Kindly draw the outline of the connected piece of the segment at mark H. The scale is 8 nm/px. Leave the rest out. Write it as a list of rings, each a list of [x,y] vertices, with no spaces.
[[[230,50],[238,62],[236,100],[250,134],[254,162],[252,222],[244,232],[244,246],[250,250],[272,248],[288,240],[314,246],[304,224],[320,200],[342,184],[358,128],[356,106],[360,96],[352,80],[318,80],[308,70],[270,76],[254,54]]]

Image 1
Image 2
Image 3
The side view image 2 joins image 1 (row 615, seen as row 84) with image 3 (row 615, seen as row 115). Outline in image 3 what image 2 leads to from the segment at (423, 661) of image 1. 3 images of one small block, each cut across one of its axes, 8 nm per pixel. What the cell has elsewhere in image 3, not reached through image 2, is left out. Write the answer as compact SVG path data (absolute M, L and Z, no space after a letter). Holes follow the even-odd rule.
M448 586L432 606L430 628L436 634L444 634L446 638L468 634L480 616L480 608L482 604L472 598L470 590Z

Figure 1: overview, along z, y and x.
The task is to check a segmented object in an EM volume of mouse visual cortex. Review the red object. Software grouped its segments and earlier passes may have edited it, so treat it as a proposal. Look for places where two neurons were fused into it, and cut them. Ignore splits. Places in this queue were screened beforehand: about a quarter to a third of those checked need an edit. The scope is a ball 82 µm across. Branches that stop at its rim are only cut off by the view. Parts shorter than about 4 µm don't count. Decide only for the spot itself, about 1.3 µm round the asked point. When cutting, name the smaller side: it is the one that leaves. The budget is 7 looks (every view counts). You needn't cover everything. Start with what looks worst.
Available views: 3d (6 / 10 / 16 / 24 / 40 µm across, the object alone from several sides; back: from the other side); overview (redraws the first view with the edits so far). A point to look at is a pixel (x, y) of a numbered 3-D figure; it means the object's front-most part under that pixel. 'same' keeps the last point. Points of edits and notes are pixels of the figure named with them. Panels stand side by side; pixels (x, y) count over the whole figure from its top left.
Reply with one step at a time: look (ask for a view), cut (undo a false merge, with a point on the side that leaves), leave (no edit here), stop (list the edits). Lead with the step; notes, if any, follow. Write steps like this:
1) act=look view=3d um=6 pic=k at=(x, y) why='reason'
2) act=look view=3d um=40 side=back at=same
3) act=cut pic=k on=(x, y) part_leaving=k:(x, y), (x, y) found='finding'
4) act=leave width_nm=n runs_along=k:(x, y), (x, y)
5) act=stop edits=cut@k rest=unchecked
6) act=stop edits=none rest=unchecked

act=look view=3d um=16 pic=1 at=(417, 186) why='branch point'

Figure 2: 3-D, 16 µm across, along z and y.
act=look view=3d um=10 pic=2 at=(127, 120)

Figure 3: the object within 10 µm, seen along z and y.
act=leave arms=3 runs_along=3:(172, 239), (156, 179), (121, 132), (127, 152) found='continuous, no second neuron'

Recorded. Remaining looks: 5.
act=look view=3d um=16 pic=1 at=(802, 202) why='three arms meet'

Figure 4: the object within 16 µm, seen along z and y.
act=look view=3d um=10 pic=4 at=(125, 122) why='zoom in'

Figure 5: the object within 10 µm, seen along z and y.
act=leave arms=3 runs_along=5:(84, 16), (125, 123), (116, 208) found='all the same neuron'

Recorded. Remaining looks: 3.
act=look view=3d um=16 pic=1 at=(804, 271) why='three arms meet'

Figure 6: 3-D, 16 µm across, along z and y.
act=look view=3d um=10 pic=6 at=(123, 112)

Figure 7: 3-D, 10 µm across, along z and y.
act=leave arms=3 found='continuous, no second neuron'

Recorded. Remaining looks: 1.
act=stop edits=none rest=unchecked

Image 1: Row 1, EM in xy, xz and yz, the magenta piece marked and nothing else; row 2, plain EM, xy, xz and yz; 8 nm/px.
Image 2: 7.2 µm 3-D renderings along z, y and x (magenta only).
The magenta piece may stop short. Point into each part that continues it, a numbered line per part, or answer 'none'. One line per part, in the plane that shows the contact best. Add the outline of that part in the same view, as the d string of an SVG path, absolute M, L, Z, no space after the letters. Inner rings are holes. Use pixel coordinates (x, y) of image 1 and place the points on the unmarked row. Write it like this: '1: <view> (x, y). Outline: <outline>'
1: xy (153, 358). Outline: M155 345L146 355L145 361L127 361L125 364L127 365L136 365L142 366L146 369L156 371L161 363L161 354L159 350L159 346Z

■ ■ ■ ■ ■ ■ ■

- TASK TO COMPLETE: All of the data above needs to be retyped exactly, with each line as it stands.

- WRITTEN ANSWER:
Kindly draw the outline of the connected piece of the segment at mark H. The scale is 8 nm/px. Leave the rest out. Write it as a list of rings, each a list of [x,y] vertices, with no spaces.
[[[230,50],[238,62],[236,100],[250,134],[254,162],[252,222],[244,232],[244,246],[250,250],[272,248],[288,240],[314,246],[304,224],[320,200],[342,184],[358,128],[356,106],[360,96],[352,80],[318,80],[308,70],[270,76],[254,54]]]

Image 1
Image 2
Image 3
The side view image 2 joins image 1 (row 615, seen as row 84) with image 3 (row 615, seen as row 115). Outline in image 3 what image 2 leads to from the segment at (423, 661) of image 1. 3 images of one small block, each cut across one of its axes, 8 nm per pixel. What the cell has elsewhere in image 3, not reached through image 2, is left out. Write the answer as compact SVG path data (absolute M, L and Z, no space after a letter). Holes follow the even-odd rule.
M448 586L432 606L430 628L436 634L444 634L446 638L468 634L480 616L480 608L482 604L472 598L470 590Z

Figure 1: overview, along z, y and x.
The task is to check a segmented object in an EM volume of mouse visual cortex. Review the red object. Software grouped its segments and earlier passes may have edited it, so treat it as a proposal. Look for places where two neurons were fused into it, and cut them. Ignore splits. Places in this queue were screened beforehand: about a quarter to a third of those checked need an edit. The scope is a ball 82 µm across. Branches that stop at its rim are only cut off by the view. Parts shorter than about 4 µm don't count. Decide only for the spot itself, about 1.3 µm round the asked point. When cutting, name the smaller side: it is the one that leaves. The budget is 7 looks (every view counts). You needn't cover everything. Start with what looks worst.
Available views: 3d (6 / 10 / 16 / 24 / 40 µm across, the object alone from several sides; back: from the other side); overview (redraws the first view with the edits so far). A point to look at is a pixel (x, y) of a numbered 3-D figure; it means the object's front-most part under that pixel. 'same' keeps the last point. Points of edits and notes are pixels of the figure named with them. Panels stand side by side; pixels (x, y) count over the whole figure from its top left.
Reply with one step at a time: look (ask for a view), cut (undo a false merge, with a point on the side that leaves), leave (no edit here), stop (list the edits). Lead with the step; notes, if any, follow. Write steps like this:
1) act=look view=3d um=6 pic=k at=(x, y) why='reason'
2) act=look view=3d um=40 side=back at=same
3) act=cut pic=k on=(x, y) part_leaving=k:(x, y), (x, y) found='finding'
4) act=leave width_nm=n runs_along=k:(x, y), (x, y)
5) act=stop edits=cut@k rest=unchecked
6) act=stop edits=none rest=unchecked

act=look view=3d um=16 pic=1 at=(417, 186) why='branch point'

Figure 2: 3-D, 16 µm across, along z and y.
act=look view=3d um=10 pic=2 at=(127, 120)

Figure 3: the object within 10 µm, seen along z and y.
act=leave arms=3 runs_along=3:(172, 239), (156, 179), (121, 132), (127, 152) found='continuous, no second neuron'

Recorded. Remaining looks: 5.
act=look view=3d um=16 pic=1 at=(802, 202) why='three arms meet'

Figure 4: the object within 16 µm, seen along z and y.
act=look view=3d um=10 pic=4 at=(125, 122) why='zoom in'

Figure 5: the object within 10 µm, seen along z and y.
act=leave arms=3 runs_along=5:(84, 16), (125, 123), (116, 208) found='all the same neuron'

Recorded. Remaining looks: 3.
act=look view=3d um=16 pic=1 at=(804, 271) why='three arms meet'

Figure 6: 3-D, 16 µm across, along z and y.
act=look view=3d um=10 pic=6 at=(123, 112)

Figure 7: 3-D, 10 µm across, along z and y.
act=leave arms=3 found='continuous, no second neuron'

Recorded. Remaining looks: 1.
act=stop edits=none rest=unchecked

Image 1: Row 1, EM in xy, xz and yz, the magenta piece marked and nothing else; row 2, plain EM, xy, xz and yz; 8 nm/px.
Image 2: 7.2 µm 3-D renderings along z, y and x (magenta only).
The magenta piece may stop short. Point into each part that continues it, a numbered line per part, or answer 'none'. One line per part, in the plane that shows the contact best. Add the outline of that part in the same view, as the d string of an SVG path, absolute M, L, Z, no space after the letters. Inner rings are holes. Use pixel coordinates (x, y) of image 1 and place the points on the unmarked row. Write it like this: '1: <view> (x, y). Outline: <outline>'
1: xy (153, 358). Outline: M155 345L146 355L145 361L127 361L125 364L127 365L136 365L142 366L146 369L156 371L161 363L161 354L159 350L159 346Z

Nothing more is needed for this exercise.